Start of Block

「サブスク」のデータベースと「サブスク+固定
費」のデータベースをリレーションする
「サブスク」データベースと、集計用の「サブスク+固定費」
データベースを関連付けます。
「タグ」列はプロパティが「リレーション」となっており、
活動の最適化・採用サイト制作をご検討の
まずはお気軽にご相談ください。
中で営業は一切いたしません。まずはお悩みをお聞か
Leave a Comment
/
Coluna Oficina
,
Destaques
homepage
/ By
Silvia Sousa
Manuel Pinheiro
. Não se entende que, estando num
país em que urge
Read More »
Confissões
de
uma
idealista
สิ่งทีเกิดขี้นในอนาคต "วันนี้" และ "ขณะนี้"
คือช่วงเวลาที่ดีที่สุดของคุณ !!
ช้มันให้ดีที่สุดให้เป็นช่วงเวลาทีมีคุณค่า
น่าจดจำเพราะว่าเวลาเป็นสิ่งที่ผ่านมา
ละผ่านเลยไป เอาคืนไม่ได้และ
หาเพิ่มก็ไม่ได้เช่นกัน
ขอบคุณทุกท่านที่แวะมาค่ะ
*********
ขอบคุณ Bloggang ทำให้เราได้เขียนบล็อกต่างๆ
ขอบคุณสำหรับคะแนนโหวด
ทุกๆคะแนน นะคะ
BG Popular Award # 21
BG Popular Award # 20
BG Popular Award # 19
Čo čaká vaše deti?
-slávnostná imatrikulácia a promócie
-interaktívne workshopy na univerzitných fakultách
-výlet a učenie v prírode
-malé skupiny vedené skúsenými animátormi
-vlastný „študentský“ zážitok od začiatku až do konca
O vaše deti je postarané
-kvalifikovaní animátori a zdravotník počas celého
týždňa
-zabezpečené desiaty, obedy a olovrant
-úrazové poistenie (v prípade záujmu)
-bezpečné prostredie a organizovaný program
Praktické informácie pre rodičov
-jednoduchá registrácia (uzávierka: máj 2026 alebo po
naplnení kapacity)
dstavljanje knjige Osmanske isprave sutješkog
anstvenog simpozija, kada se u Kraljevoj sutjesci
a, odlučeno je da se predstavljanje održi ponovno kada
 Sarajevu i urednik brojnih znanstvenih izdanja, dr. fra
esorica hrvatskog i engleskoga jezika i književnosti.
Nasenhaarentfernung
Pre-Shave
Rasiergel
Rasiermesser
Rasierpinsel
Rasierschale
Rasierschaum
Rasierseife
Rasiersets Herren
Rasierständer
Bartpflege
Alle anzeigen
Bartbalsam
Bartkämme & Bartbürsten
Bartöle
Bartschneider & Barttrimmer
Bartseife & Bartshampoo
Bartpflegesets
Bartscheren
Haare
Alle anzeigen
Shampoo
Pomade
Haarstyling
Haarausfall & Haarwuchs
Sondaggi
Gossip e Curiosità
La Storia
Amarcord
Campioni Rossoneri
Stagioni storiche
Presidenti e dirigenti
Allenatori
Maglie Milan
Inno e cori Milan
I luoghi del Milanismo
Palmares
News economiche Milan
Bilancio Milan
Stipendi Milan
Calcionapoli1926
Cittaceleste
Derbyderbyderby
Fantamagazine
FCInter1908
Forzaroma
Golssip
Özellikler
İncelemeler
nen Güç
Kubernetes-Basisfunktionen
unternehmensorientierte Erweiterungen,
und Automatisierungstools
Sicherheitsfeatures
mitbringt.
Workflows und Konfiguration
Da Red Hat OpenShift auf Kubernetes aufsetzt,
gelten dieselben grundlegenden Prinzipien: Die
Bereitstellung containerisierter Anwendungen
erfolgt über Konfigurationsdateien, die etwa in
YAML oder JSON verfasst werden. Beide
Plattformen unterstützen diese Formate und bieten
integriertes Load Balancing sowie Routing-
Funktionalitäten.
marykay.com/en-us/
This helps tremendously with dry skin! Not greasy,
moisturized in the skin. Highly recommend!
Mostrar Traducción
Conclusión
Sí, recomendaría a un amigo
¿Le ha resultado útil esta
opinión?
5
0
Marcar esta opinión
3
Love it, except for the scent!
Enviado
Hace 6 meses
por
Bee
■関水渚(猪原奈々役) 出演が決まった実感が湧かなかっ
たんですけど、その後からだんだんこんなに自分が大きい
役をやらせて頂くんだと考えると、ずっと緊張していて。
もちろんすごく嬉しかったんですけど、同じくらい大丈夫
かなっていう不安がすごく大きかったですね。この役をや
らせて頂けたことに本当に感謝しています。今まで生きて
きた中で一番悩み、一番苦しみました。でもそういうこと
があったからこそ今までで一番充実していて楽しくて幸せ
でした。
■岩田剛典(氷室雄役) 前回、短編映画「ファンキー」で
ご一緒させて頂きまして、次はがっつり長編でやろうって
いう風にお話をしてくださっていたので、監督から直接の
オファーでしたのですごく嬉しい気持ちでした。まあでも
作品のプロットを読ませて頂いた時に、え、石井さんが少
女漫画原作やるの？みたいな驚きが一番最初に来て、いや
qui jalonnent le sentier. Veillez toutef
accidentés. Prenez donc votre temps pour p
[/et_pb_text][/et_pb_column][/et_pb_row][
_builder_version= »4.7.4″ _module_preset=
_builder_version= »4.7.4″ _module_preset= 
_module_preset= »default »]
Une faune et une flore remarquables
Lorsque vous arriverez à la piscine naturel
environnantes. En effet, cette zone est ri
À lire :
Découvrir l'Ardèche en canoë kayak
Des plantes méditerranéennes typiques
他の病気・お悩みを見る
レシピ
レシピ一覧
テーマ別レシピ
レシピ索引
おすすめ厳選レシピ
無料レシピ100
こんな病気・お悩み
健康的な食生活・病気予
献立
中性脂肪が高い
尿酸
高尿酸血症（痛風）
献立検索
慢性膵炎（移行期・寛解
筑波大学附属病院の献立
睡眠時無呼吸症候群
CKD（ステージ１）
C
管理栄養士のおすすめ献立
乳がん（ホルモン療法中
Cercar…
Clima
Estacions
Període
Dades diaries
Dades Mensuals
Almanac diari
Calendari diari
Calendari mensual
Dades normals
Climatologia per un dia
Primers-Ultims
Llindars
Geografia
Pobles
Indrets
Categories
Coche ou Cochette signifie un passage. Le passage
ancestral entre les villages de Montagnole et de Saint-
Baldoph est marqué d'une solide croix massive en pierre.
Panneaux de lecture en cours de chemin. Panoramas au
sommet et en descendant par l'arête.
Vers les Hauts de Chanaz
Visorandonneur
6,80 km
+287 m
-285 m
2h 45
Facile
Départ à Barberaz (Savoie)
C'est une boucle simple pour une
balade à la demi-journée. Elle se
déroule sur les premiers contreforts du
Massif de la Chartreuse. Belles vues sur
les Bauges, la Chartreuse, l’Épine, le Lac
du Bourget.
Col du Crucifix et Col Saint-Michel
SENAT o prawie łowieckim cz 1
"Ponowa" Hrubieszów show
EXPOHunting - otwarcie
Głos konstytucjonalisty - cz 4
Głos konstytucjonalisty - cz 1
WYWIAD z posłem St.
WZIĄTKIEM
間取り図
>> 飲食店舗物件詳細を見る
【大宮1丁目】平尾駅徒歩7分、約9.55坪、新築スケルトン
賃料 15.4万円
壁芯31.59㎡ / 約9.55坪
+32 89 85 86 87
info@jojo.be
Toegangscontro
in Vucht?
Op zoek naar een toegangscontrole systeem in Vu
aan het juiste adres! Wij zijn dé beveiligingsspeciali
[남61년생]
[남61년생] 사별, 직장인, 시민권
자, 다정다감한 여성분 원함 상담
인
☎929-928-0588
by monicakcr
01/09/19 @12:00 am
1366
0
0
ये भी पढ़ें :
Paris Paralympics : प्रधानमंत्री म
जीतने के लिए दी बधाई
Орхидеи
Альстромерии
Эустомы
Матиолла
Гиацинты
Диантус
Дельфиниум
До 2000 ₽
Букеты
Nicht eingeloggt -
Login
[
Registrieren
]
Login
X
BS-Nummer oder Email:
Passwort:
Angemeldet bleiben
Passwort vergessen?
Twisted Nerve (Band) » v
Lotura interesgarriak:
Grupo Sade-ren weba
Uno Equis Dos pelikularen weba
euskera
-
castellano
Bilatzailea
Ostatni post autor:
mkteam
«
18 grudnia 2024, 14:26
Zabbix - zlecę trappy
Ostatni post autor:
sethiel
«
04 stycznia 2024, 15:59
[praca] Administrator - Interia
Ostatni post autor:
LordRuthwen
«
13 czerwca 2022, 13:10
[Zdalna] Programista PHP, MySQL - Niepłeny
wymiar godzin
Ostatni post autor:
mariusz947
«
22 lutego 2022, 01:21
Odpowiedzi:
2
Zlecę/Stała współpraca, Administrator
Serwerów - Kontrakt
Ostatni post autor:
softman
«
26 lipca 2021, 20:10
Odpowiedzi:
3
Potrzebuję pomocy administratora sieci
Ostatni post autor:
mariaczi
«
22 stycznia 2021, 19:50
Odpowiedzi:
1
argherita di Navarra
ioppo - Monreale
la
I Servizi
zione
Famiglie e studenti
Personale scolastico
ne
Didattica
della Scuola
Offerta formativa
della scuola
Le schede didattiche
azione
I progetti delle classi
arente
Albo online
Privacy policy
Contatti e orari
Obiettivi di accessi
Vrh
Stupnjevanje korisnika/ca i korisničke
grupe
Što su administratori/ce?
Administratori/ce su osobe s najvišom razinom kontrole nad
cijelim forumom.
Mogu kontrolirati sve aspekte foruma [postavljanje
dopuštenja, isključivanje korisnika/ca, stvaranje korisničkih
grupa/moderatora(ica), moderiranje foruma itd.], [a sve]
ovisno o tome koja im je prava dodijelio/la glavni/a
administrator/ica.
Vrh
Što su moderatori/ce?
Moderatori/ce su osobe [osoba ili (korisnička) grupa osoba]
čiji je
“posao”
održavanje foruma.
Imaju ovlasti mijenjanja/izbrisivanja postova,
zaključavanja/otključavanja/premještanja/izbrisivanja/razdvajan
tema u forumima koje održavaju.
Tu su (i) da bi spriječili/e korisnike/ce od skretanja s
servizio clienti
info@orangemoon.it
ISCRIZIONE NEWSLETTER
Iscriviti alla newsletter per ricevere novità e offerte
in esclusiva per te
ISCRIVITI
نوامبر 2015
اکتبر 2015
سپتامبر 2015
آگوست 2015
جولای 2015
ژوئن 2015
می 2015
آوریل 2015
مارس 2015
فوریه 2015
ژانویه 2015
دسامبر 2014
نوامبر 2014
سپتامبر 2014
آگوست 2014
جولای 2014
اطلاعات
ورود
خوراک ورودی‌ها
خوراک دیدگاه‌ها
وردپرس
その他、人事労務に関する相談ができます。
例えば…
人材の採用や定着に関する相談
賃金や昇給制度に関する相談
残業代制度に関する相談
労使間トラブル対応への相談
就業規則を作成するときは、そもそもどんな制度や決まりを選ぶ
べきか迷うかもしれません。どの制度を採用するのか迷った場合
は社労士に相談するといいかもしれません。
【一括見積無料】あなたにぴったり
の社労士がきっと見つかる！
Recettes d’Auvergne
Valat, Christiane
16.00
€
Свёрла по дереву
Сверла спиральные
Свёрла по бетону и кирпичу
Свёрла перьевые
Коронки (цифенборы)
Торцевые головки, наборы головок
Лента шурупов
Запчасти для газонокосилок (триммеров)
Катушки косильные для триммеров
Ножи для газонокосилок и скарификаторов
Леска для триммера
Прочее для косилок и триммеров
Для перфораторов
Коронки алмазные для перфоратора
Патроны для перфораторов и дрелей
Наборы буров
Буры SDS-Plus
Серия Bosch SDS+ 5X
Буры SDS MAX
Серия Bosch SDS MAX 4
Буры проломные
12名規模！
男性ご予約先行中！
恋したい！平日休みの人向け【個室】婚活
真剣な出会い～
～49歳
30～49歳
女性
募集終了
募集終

End of Block

Where a line above contains the string "Saint", copy that line.

Completed exercise:
ancestral entre les villages de Montagnole et de Saint-
Col du Crucifix et Col Saint-Michel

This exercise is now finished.